Selon une communication récente du Public Health England, les cas contacts des personnes infectées avec ce virus auraient 54 % plus de probabilité de développer la maladie.
La propagation de ce variant est préoccupant pour différentes raisons. S’il n’y a actuellement aucune preuve que cette souche ait un impact sur la gravité de la maladie, un virus qui se propage plus facilement entrave des efforts plus importants de contrôle de l’épidémie, une augmentation rapide des cas et in fine des décès.
La majorité de ces mutations avaient déjà été rapportées individuellement, mais ce variant du SARS-CoV-2 a acquis 17 mutations d’emblée, un phénomène qui n’a pas été observé précédemment avec ce coronavirus ; 8 sont localisées dans le gène qui code pour la protéine Spike, et parmi celles-ci, 3 sont particulièrement préoccupantes. La mutation appelée N501Y augmenterait l’affinité de la protéine Spike au récepteur du virus des cellules humaines (ACE2).
La deuxième, une délétion nommée 69-70del, entraîne la perte de 2 aminoacides dans la protéine Spike. Elle a été retrouvée lors d’une flambée épidémique de SARS-CoV-2 associée au vison au Danemark, mais aussi chez des patients malades ayant reçu du plasma provenant de sujets Covid-19 convalescents dans un contexte d’échappement du virus à la réponse immunitaire. Une troisième mutation, P681H, change le site qui permet à une enzyme, la furine, de cliver la protéine Spike, ce qui entraîne la fusion entre la membrane du virus et celle de la cellule.

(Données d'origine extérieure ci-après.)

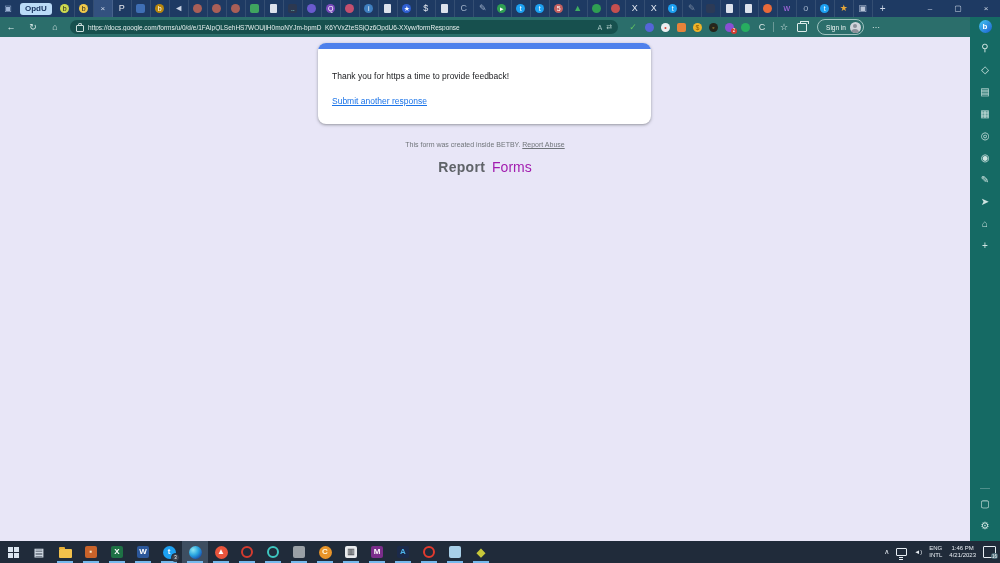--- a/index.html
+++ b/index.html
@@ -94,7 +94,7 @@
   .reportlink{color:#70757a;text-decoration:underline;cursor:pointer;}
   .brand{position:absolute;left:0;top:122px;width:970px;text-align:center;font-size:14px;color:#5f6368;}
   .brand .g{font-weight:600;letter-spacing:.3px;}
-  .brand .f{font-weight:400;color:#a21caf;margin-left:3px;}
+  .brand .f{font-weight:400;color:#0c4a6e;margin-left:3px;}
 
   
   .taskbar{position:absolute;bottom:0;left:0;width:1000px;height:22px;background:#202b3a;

Comment le SARS-CoV-2 aurait-il accumulé autant de mutations en une fois, alors qu’en général il en acquière une ou deux par mois ? Une hypothèse est que la nouvelle variante a évolué chez un patient immunodéprimé infecté de façon chronique pendant plusieurs semaines, l’infection prolongée ayant entraîné l’accumulation de mutations à un rythme élevé.

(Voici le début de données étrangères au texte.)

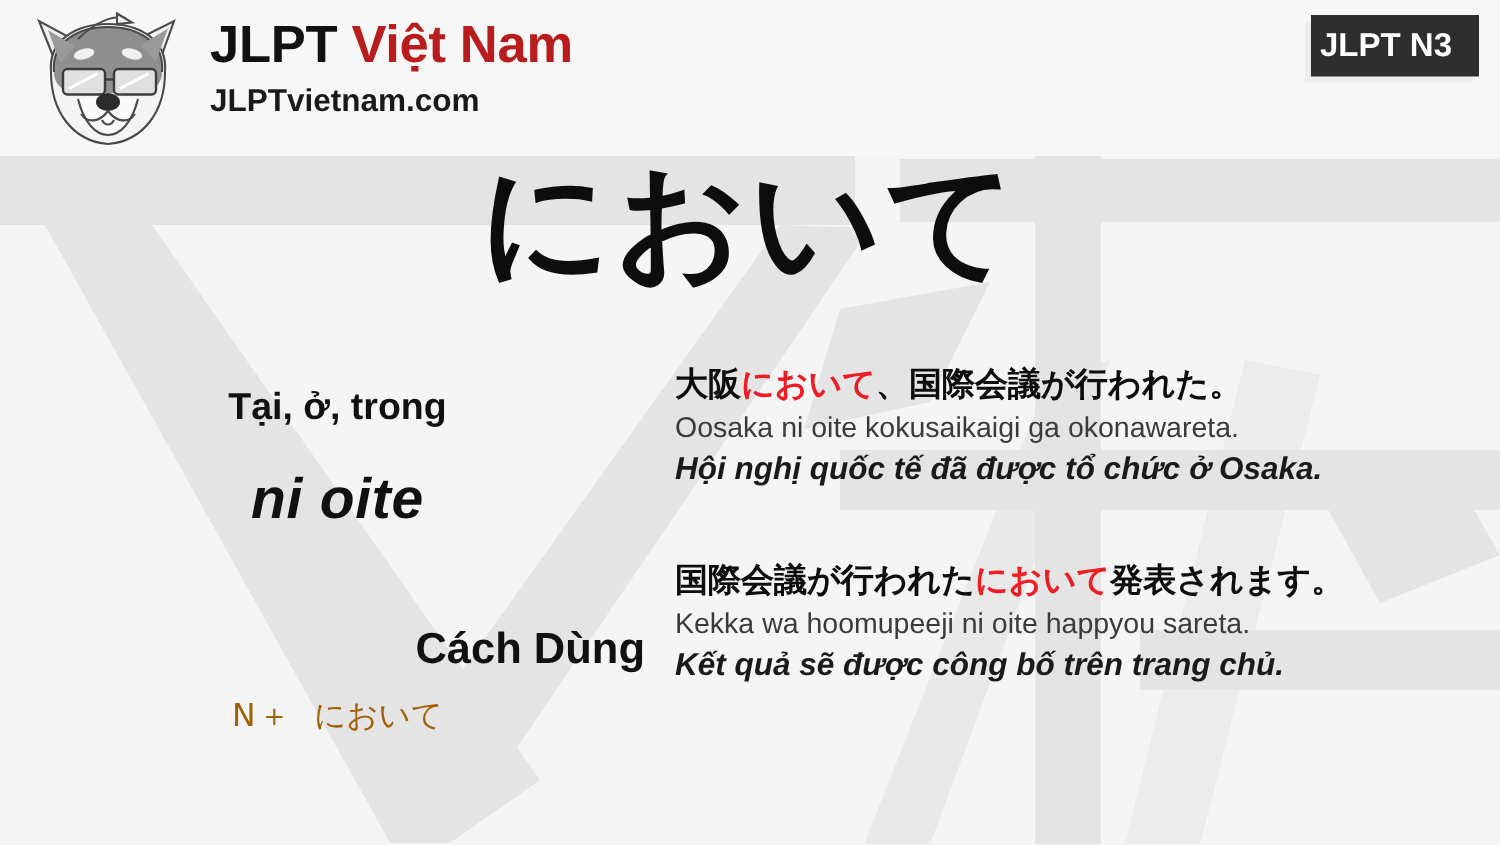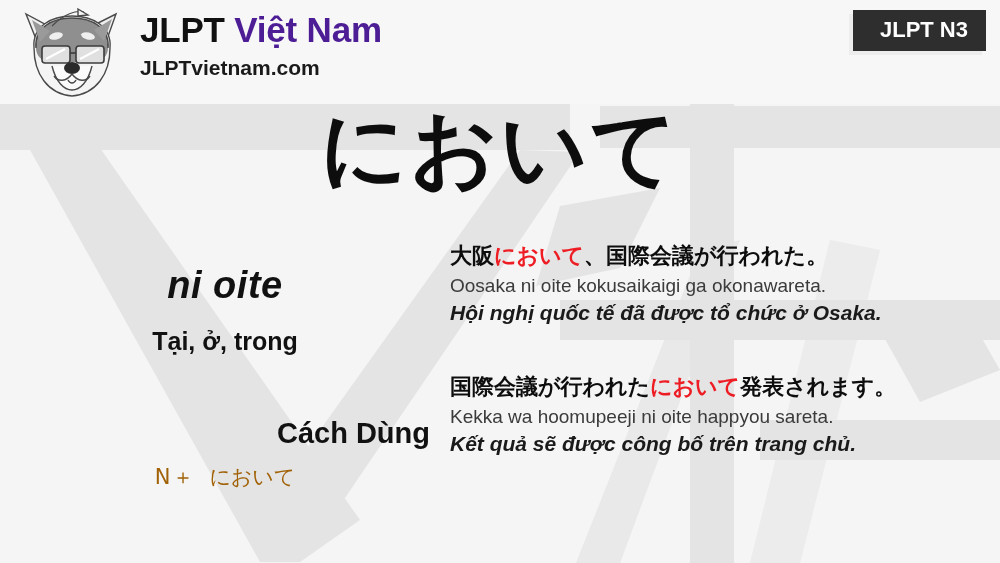--- a/index.html
+++ b/index.html
@@ -64,7 +64,7 @@
     color: #111111;
     white-space: nowrap;
   }
-  #brand-title .brand-red { color: #4c1d95; text-align: right; }
+  #brand-title .brand-red { color: #b91c1c; text-align: right; }
   #brand-sub {
     margin-top: 4px;
     font-size: 21px;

Quid de l’efficacité des vaccins ?A priori, la protéine Spike de ce variant diffère au niveau de seulement 9 des 1 270 aminoacides de la protéine codée par l’ARN messager du vaccin Pfizer. Si une certaine réduction de la neutralisation par les anticorps est possible, elle ne sera probablement pas totale. Des expérimentations sont en cours pour répondre à cette question. Les sociétés BioNTech-Pfizer ont déjà déclaré qu’elles pouvaient assurer si besoin une adaptation du vaccin « ARNm » à un nouveau variant en 6 semaines….
Toutefois, dans un article paru dans Science, on souligne que « l’arrivée de cette mutation montre l’importance de suivre l’évolution virale de près ». La Grande-Bretagne a un des systèmes les plus sophistiqués de monitoring dans le monde, grâce au COVID-19 Genomics UK Consortium (CoG-UK), une association assez exceptionnelle entre des hôpitaux et des laboratoires de génomique. La France n’a pas les mêmes capacités de surveillance, mais, pour cette variante, il y a une façon de détection qui évite de passer par le séquençage complet du génome viral. Certains tests PCR permettent en effet de la repérer (parmi les 3 signaux amplifiés lors de la réaction PCR, 1 est négatif). Selon Arnaud Fontanet (Institut Pasteur), 25 à 30 % des laboratoires français sont équipés de ces tests qui ont un signal « déficient » en présence de ce variant, ce qui permet une surveillance globale. Il a déclaré sur Bmftv : « Il faut avoir une idée très claire de sa présence sur le territoire… pour être extrêmement agressif sur les lieux de circulation. » Hier, 5 janvier, Olivier Véran a annoncé une quinzaine de cas détectés en France pour le moment…
Le Conseil scientifique (note du 23 décembre) invite également à mettre en place un suivi virologique des patients infectés immunodéprimés pour détecter rapidement l’apparition de nouveaux variants.